988 Helpline launched on Friday in inspiring ceremony
Pago Pago, AMERICAN SAMOA — The American Samoa suicide and mental health “988 Helpline” was officially launched last Friday morning, where First Lady, Ella Pelefoti Mauga, who delivered special remarks, encouraged the community to, among other things, “seek out ways we can help each other and fight the challenges of suicide.”
The 988 center — a collaborative effort between the Human and Social Services Department (DHSS) and the Health Department (DoH), and other partners, is temporarily located at the Haleck Professional Building, where the launching ceremony was held.
Among those attending the event included Gov. Lemanu Peleti Palepoi Sialega Mauga, Lt. Gov. Talauega Eleasalo Va’alele Ale and his wife, Marian McGuire Ale, and the Rev. Iakopo Seumalo of the CCCAS Lauli’i, who delivered the invocation and benediction.
Prior to the invocation, Rev. Seumalo shared a brief important message, saying in part, “We have to reach out to our community in crisis.” He believes no one should be “embarrassed” to call 911 emergency line when there is a family emergency and no one should be “embarrassed” to call 988 when faced with a mental health or suicide crisis.
In her speech, the First Lady expressed appreciation to everyone for their hard work in moving the 988 Helpline to reality. She thanked DoH and DHSS directors and their teams and “all our essential workers who have made our island a better place and a safer place to live through their hard work, their kind, compassion and love for our people.”

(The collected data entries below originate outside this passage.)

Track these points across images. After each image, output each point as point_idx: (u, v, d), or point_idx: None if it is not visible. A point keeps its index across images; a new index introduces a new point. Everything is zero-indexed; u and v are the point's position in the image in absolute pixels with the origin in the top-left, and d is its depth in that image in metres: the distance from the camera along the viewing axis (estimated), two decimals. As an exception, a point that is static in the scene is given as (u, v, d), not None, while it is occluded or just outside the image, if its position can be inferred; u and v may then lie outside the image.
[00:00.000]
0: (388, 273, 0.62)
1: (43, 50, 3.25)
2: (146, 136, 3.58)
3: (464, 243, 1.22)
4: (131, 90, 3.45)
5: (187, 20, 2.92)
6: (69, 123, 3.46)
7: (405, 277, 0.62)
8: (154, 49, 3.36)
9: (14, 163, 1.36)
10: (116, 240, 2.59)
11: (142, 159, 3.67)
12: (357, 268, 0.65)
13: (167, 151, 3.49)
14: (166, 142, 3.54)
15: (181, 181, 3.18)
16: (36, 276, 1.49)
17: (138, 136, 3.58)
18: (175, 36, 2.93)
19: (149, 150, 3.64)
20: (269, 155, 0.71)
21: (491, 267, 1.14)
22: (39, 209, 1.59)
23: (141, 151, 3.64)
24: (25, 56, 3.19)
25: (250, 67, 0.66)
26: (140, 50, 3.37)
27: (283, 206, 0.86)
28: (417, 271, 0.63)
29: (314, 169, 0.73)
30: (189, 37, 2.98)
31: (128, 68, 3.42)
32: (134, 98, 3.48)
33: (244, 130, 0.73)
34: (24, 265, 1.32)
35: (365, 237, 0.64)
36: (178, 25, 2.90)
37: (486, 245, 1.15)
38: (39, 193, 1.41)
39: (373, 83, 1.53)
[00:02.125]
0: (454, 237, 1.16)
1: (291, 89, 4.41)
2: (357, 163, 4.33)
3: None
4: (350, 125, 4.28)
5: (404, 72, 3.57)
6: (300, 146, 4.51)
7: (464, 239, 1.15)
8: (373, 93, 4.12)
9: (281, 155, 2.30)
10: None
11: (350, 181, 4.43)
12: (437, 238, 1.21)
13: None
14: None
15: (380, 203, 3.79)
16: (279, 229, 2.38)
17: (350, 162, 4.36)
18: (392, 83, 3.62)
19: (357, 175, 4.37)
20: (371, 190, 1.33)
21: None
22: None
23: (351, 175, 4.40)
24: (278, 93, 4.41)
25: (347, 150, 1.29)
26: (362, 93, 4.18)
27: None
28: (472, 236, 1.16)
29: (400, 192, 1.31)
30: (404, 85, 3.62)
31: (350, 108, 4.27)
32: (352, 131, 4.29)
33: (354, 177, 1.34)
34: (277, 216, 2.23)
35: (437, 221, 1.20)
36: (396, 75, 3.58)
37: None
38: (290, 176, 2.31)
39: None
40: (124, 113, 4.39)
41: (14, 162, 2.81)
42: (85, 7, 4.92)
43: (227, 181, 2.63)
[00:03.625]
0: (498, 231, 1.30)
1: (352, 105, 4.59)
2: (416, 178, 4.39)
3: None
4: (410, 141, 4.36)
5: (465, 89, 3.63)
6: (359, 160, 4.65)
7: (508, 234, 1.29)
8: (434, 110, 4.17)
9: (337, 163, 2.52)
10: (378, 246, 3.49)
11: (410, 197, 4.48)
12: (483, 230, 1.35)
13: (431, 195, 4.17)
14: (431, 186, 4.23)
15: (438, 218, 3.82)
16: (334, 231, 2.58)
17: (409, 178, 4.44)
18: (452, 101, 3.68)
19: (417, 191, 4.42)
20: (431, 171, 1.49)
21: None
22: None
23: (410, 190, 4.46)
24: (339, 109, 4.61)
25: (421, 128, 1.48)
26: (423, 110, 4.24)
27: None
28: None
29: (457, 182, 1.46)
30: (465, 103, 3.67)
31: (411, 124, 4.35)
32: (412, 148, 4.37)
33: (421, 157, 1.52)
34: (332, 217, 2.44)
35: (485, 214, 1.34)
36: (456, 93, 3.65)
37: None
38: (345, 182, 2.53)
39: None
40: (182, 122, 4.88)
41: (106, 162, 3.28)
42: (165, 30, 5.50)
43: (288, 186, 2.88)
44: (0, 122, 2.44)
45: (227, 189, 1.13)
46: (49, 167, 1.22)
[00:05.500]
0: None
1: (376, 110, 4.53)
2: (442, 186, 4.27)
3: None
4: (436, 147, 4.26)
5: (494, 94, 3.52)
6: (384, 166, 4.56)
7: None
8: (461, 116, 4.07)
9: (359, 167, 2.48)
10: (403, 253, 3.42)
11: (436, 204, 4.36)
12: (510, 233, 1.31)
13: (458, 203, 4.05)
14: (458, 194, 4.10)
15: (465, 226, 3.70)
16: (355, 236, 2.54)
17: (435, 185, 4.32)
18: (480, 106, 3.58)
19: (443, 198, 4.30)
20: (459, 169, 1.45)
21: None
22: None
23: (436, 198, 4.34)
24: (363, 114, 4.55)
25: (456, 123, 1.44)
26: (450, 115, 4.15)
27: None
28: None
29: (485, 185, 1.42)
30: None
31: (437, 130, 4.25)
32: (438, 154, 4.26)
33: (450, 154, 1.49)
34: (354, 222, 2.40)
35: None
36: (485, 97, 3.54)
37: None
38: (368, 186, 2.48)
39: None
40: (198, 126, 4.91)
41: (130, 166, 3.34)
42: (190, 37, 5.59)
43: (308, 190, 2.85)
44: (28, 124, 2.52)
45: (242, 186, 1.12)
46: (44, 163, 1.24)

“I also want to thank God for his spiritual guidance in our lives, for I know that somewhere, someone is taking their final breath. I thank Him for allowing us this opportunity to affect and impact change,” she said.
“We are here to remember the lives of our loved ones who have been affected by suicide, due to the hardships and the pain they have faced. We are saddened by their absence and we are here because they will live on in the work that we do from now on,” she said.

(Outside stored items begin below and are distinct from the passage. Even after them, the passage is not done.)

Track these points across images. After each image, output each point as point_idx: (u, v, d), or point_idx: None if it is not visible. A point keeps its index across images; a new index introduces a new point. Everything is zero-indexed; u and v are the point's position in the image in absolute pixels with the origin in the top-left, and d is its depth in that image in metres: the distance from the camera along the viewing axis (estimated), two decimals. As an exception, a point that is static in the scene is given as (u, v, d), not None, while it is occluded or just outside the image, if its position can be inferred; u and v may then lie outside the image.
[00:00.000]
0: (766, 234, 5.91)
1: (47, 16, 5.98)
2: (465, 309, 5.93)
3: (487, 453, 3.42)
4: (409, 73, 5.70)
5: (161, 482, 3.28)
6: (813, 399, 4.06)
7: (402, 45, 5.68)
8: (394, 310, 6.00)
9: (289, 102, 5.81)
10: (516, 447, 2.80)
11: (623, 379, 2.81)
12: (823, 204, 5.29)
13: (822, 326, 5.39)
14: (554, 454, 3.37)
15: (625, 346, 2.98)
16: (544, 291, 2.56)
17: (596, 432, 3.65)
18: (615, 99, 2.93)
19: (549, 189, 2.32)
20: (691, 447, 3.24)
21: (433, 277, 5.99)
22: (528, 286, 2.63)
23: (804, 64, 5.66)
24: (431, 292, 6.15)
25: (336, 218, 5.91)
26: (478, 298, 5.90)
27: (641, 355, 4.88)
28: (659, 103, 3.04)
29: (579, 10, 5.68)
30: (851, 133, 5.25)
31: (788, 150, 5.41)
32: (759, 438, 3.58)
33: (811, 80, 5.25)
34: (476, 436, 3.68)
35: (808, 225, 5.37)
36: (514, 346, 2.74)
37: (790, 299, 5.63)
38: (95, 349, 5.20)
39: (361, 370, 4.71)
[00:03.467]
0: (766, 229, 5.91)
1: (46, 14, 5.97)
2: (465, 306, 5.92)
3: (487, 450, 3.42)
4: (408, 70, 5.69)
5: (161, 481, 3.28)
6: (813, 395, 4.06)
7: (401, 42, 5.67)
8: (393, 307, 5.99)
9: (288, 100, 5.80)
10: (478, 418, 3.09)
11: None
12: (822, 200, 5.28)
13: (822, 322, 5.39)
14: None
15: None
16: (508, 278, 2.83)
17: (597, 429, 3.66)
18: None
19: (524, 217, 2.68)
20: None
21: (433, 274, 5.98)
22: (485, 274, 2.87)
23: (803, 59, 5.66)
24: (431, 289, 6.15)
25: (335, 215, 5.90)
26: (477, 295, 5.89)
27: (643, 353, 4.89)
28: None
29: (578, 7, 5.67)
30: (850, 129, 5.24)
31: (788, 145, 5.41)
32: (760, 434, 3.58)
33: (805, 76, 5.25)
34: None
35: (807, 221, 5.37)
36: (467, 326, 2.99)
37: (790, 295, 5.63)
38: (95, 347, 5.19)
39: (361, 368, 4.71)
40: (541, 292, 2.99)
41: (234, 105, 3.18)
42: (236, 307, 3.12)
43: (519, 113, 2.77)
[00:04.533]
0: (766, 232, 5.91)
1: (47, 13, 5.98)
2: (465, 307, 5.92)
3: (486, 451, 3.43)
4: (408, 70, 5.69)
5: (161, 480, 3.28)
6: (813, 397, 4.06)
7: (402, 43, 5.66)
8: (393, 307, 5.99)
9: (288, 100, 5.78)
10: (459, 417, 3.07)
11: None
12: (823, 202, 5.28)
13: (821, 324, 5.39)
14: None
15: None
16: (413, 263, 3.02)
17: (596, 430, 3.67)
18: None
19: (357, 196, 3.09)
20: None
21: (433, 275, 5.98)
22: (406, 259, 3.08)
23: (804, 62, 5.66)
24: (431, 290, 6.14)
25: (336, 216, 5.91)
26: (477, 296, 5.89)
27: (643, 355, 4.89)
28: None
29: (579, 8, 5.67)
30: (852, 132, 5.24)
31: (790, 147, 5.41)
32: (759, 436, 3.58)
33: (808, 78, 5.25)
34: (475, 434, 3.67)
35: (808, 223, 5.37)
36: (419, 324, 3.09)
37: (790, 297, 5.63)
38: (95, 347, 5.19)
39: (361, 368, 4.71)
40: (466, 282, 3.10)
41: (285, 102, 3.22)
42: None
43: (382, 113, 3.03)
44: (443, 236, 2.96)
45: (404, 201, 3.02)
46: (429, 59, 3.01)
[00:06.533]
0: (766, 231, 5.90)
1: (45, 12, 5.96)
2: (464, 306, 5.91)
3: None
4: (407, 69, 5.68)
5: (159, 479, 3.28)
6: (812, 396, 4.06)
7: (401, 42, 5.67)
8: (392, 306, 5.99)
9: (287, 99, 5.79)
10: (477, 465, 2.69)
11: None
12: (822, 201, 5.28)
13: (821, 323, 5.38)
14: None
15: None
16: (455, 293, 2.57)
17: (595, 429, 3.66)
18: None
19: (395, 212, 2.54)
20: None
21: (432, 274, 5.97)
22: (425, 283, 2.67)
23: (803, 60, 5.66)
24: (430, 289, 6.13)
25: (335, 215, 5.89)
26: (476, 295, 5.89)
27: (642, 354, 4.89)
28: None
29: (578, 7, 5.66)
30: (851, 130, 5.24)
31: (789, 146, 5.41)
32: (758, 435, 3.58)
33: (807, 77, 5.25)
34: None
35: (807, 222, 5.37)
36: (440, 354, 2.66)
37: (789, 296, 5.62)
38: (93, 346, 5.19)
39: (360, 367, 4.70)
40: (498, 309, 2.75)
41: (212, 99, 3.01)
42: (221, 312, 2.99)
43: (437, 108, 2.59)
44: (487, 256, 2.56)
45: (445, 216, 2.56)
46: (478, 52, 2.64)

“Today is a day of hope. We are here to remind our loved ones — young and old, near and far — that you are loved, you are not alone,” she declared and read a quote from Brannon Bercher — “Talking about mental health is not attention seeking. People die in silence every day, due to this judgment and then people finally say ‘I wish they spoke up’.”
The First Lady told the gathering that “it is our duty and responsibility to engage in conversation with our families, our villages, our church communities, especially our parents and seek out ways we can help each other and fight the challenges of suicide.”
“We must establish a safe bubble that fosters understanding, love and trust without judgment,” she said and pointed out that it’s “not an easy subject for most people and some would even feel that it wouldn’t happen to someone that they love.”
But the role of government, through DoH and DHSS suicide Hotline 988, “is to make this conversation easier for anyone who is dealing with problems. And to share them, so that the burden is shared together and not alone,” she said.
“That is why we are here today, we must remember those who we lost to suicide. We must unite to share the burden and we must share the burden of those going through the same feelings and thoughts to say to them, that you are loved, and you are not alone. We are here for you. I say again, you are not alone,” she concluded.
The First Lady was on the program to cut-the ribbon, but instead handed the honor to Mrs. Ale.
DHSS announced in January this year, that it has received the National Suicide Prevention Lifeline’s 9-8-8 State Planning Grant through Vibrant Emotional Health, the nonprofit administrator of the National Suicide Prevention Lifeline (Lifeline).
Through the grant, the DHSS, in partnership with DoH along with other agencies and non-profit organizations, will participate in the development of strategic plans for American Samoa in preparation for the projected infrastructure needs, volume growth, and access to the Lifeline’s new 9-8-8 number.
“Wow, there’s so many of you and I am alone. Can you please save me before I take my own life,” was the message delivered by DoH deputy director, Vesi Talalelei Fautanu to the audience, as he shared background information on this project during the ceremony. He repeated the same message at the conclusion of his remarks what many who have dialed for help say.
He said the grant award for this important program was $135,000, which was awarded early this year and the performance grant time frame is Feb. 1, 2021 to Sept. 30, 2021. “This grant will improve vital crisis services, the advocacy of suicide prevention efforts and reduce stigma about mental health,” he explained.
March this year was when the collaboration agreement between the directors of DHSS and DoH was reached, and to move forward in establishing what is necessary for this much needed service for American Samoa, he said.
Then on Mar. 31st, 32-trained American Samoa operators received certificates “following high caliber curriculum of cross training in areas of basic suicide prevention, basis health assessment tools and over the phone skills,” he pointed out.
While there is still much work to do, as members of the governor’s suicide prevention task force, working groups, steering committee and support staff, “we must merge in such a way that has never been done before,” he said.
Josephine G. Lutali, deputy director of Programs and Services for DHSS gave brief remarks. DHSS director Muavaefa’atasi John Suisala, and Health director Motusa Tuileama Nua also attended the ceremony along with several staff members from both departments. Dr. Salilo Julia Foifua was the mistress of ceremonies.